ASSIGNMENT: Where an image occurs, skip it and print the rest of the records verbatim.

|---|

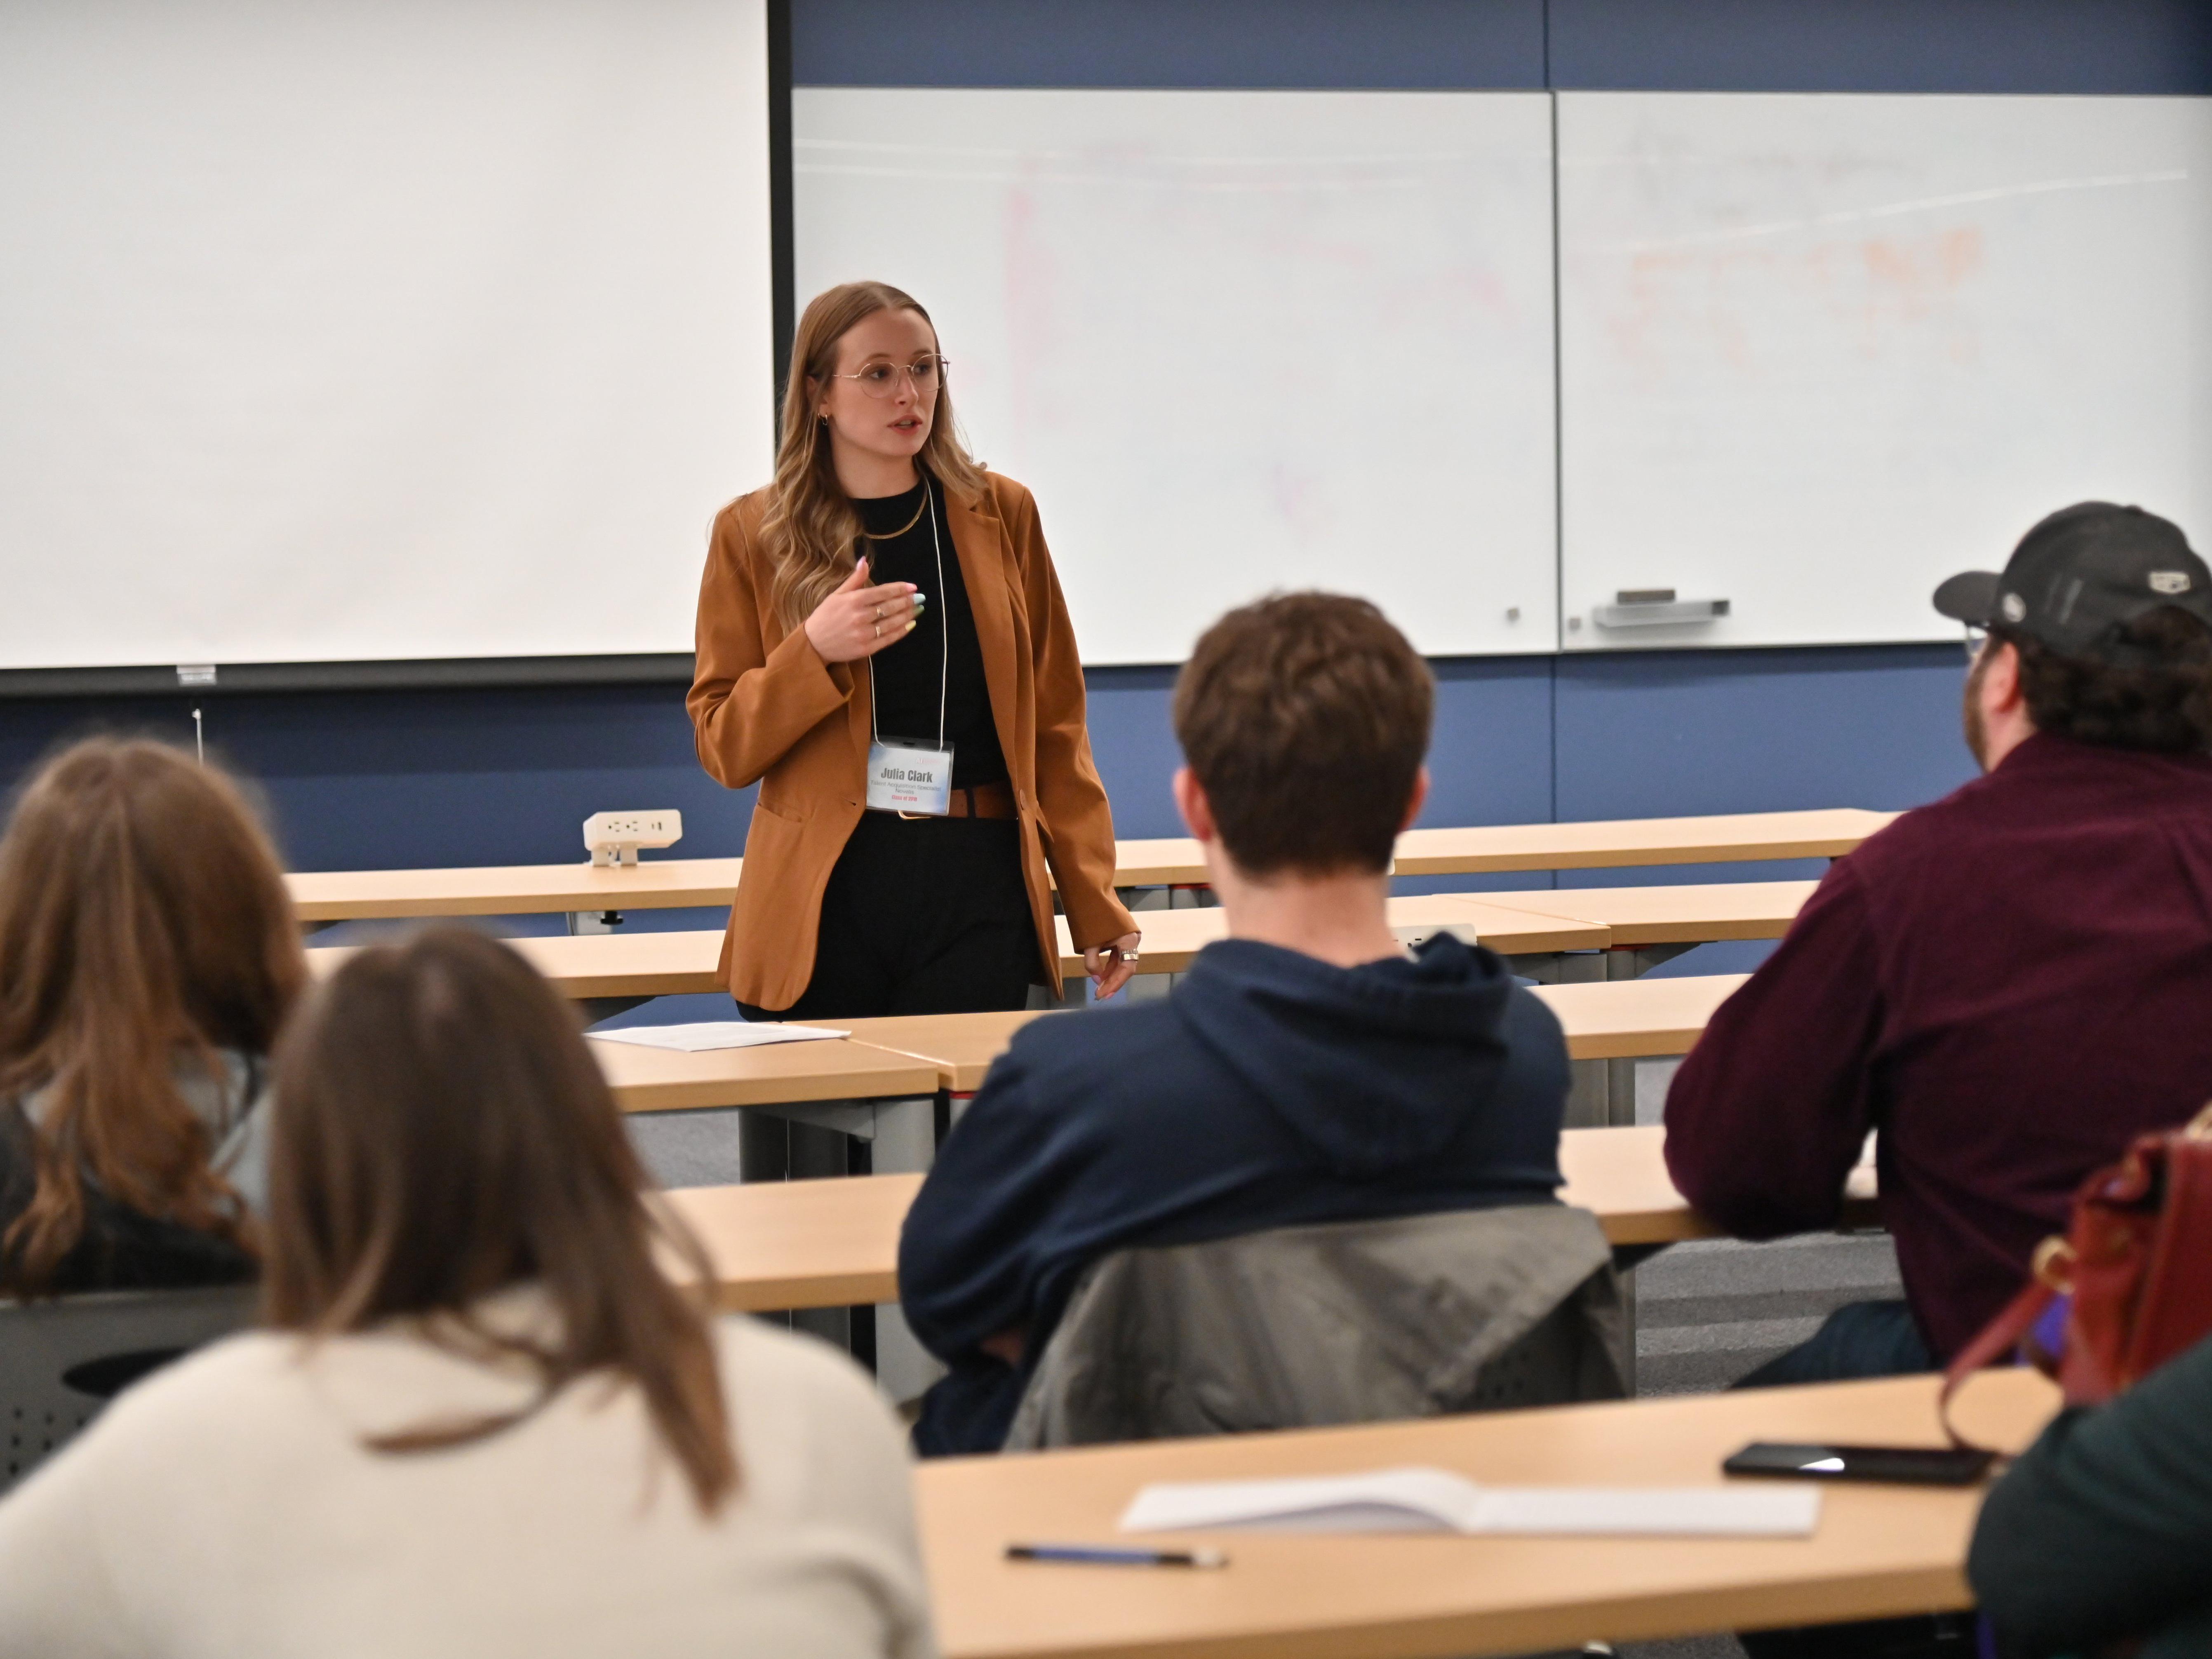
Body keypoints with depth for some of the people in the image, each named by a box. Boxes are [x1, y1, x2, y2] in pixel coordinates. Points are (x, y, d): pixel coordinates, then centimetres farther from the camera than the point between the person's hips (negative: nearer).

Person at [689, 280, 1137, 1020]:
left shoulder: (999, 515, 9)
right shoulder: (754, 534, 5)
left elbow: (1056, 725, 9)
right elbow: (723, 748, 3)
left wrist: (1096, 907, 4)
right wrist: (814, 654, -15)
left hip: (979, 889, 1)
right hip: (824, 900, -1)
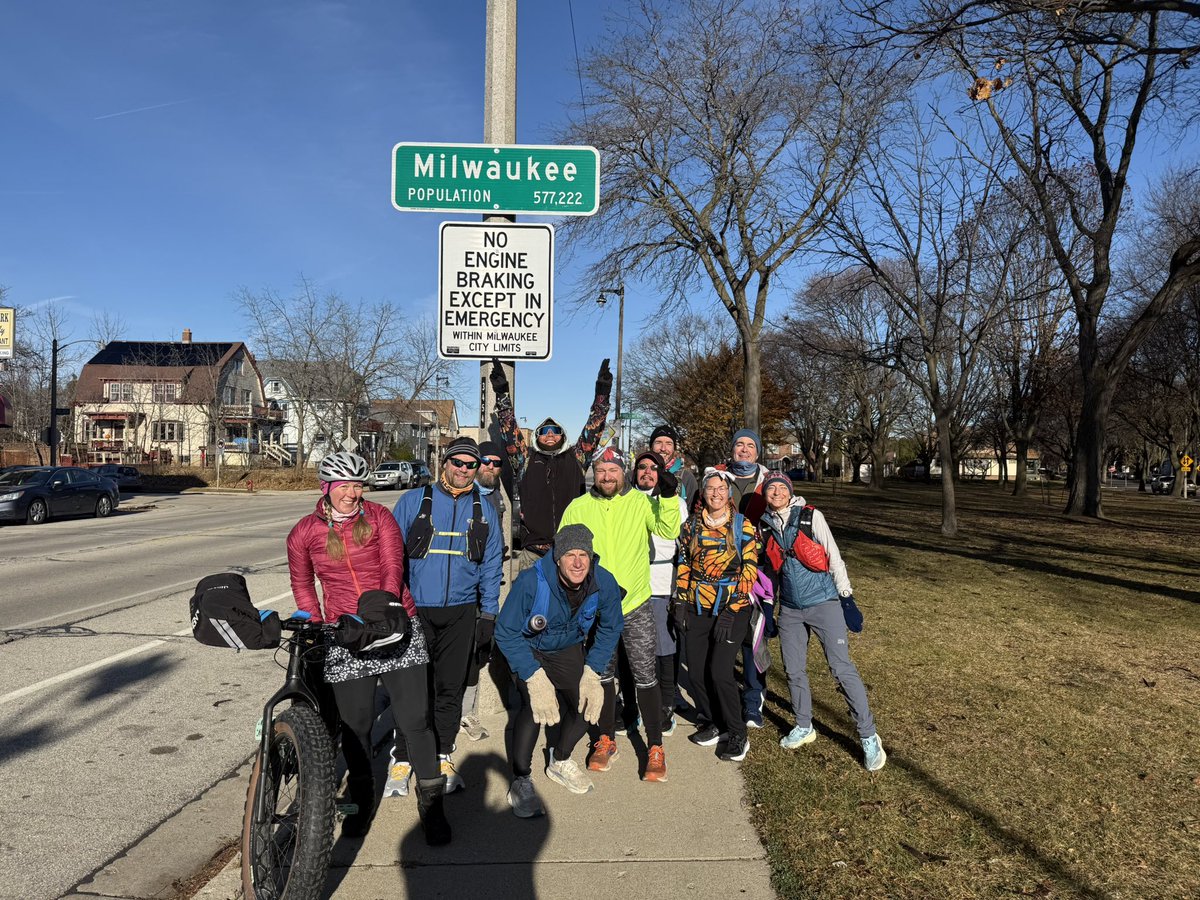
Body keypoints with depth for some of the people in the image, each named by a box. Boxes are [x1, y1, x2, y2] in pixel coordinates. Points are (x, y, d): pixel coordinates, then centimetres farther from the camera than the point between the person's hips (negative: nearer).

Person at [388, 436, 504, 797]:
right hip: (414, 608, -2)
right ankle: (402, 758, 12)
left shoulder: (484, 510, 9)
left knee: (451, 685, 8)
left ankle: (443, 755, 23)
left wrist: (488, 614, 6)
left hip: (461, 612, 2)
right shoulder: (413, 501, 2)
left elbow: (491, 565, 10)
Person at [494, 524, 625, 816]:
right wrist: (535, 678, -31)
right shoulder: (531, 582, -36)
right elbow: (505, 633, -26)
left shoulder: (604, 583, -23)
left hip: (569, 649, 4)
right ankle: (520, 781, -6)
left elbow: (609, 629, -3)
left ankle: (560, 762, 24)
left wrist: (592, 672, -11)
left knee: (588, 702, -6)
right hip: (527, 648, -4)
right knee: (535, 704, -25)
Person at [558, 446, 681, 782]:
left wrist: (669, 497, -30)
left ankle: (655, 749, 15)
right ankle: (606, 740, 33)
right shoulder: (578, 508, 0)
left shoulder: (641, 502, -4)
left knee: (646, 678, 1)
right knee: (602, 676, 15)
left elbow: (669, 532, -18)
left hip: (635, 605, -2)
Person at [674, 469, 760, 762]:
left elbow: (749, 571, -7)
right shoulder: (691, 525, 7)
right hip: (697, 609, 4)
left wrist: (730, 611, -13)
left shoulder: (743, 526, -4)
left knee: (719, 671, -11)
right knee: (696, 670, 4)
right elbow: (683, 565, 12)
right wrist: (681, 602, 4)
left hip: (732, 609, -4)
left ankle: (737, 734, 8)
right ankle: (711, 723, 27)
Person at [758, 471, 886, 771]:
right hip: (789, 609, 4)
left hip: (823, 604, -4)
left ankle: (869, 737, 4)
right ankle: (804, 727, 31)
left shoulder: (811, 517, -9)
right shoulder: (765, 525, 3)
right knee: (794, 671, 11)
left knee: (842, 669, -6)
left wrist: (847, 596, -7)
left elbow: (834, 557, -6)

|---|

YOUR SOLUTION:
Body keypoints with depth for some of the people in the image, each named by a box. Boxes are [x1, y1, x2, y2] in pixel coordinates. Points are (x, y, d): pixel coordinates, then centimetres farther from the camera than the point between the person's hips (negative: nearer).

Person at [689, 280, 1137, 1020]:
left shoulder: (999, 515, 9)
right shoulder: (754, 534, 5)
left elbow: (1056, 725, 9)
right elbow: (723, 748, 3)
left wrist: (1096, 907, 4)
right wrist: (814, 654, -15)
left hip: (979, 889, 1)
right hip: (824, 900, -1)
Body keypoints with depth for some of the people in the image, each named by a box. Boxes are [x1, y1, x2, y2] in pixel coordinates. Points are (x, y, d): pixel coordinates, then centimetres farther from the camera than the point between the person's hips (negative: nearer).

Person at [388, 436, 504, 797]:
right hip: (414, 608, -2)
right ankle: (402, 758, 12)
left shoulder: (484, 510, 9)
left knee: (451, 685, 8)
left ankle: (443, 755, 23)
left wrist: (488, 614, 6)
left hip: (461, 612, 2)
right shoulder: (413, 501, 2)
left elbow: (491, 565, 10)
Person at [494, 524, 625, 816]:
right wrist: (535, 678, -31)
right shoulder: (531, 582, -36)
right elbow: (505, 633, -26)
left shoulder: (604, 583, -23)
left hip: (569, 649, 4)
right ankle: (520, 781, -6)
left elbow: (609, 629, -3)
left ankle: (560, 762, 24)
left wrist: (592, 672, -11)
left knee: (588, 702, -6)
right hip: (527, 648, -4)
right knee: (535, 704, -25)
Person at [558, 446, 681, 782]:
left wrist: (669, 497, -30)
left ankle: (655, 749, 15)
right ankle: (606, 740, 33)
right shoulder: (578, 508, 0)
left shoulder: (641, 502, -4)
left knee: (646, 678, 1)
right knee: (602, 676, 15)
left elbow: (669, 532, -18)
left hip: (635, 605, -2)
Person at [674, 469, 760, 762]:
left elbow: (749, 571, -7)
right shoulder: (691, 525, 7)
right hip: (697, 609, 4)
left wrist: (730, 611, -13)
left shoulder: (743, 526, -4)
left knee: (719, 671, -11)
right knee: (696, 670, 4)
right elbow: (683, 565, 12)
right wrist: (681, 602, 4)
left hip: (732, 609, -4)
left ankle: (737, 734, 8)
right ankle: (711, 723, 27)
Person at [758, 471, 886, 771]:
right hip: (789, 609, 4)
left hip: (823, 604, -4)
left ankle: (869, 737, 4)
right ankle: (804, 727, 31)
left shoulder: (811, 517, -9)
right shoulder: (765, 525, 3)
right knee: (794, 671, 11)
left knee: (842, 669, -6)
left wrist: (847, 596, -7)
left elbow: (834, 557, -6)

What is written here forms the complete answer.